§ **ACTION ITEM**
Find the word "apilar" in the listing below, then return every line it appears in.

§ **MATERIAL TO PROCESS**
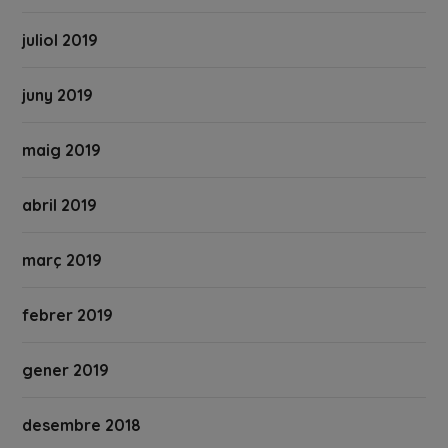
juliol 2019
juny 2019
maig 2019
abril 2019
març 2019
febrer 2019
gener 2019
desembre 2018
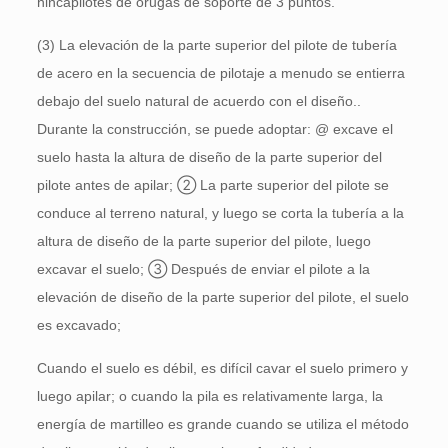
hincapilotes de orugas de soporte de 3 puntos.
(3) La elevación de la parte superior del pilote de tubería
de acero en la secuencia de pilotaje a menudo se entierra
debajo del suelo natural de acuerdo con el diseño..
Durante la construcción, se puede adoptar: @ excave el
suelo hasta la altura de diseño de la parte superior del
pilote antes de apilar; ② La parte superior del pilote se
conduce al terreno natural, y luego se corta la tubería a la
altura de diseño de la parte superior del pilote, luego
excavar el suelo; ③ Después de enviar el pilote a la
elevación de diseño de la parte superior del pilote, el suelo
es excavado;
Cuando el suelo es débil, es difícil cavar el suelo primero y
luego apilar; o cuando la pila es relativamente larga, la
energía de martilleo es grande cuando se utiliza el método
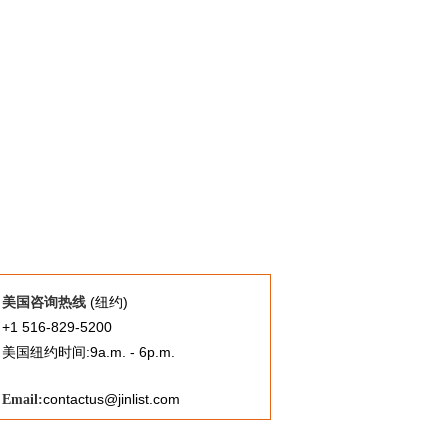
(纽约)
美国咨询热线
+1 516-829-5200
美国纽约时间:9a.m. - 6p.m.
contactus@jinlist.com
Email:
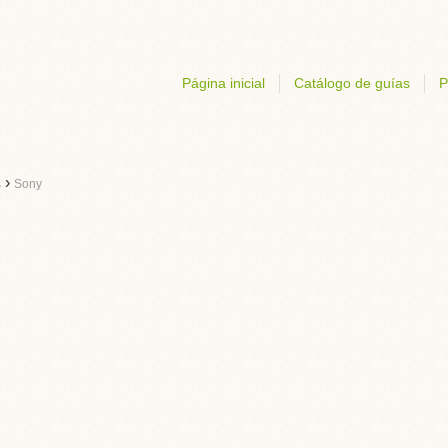
Página inicial
Catálogo de guías
P
›
s
Sony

§ **RESPONSE TO THE TASK**
pilote antes de apilar; ② La parte superior del pilote se
luego apilar; o cuando la pila es relativamente larga, la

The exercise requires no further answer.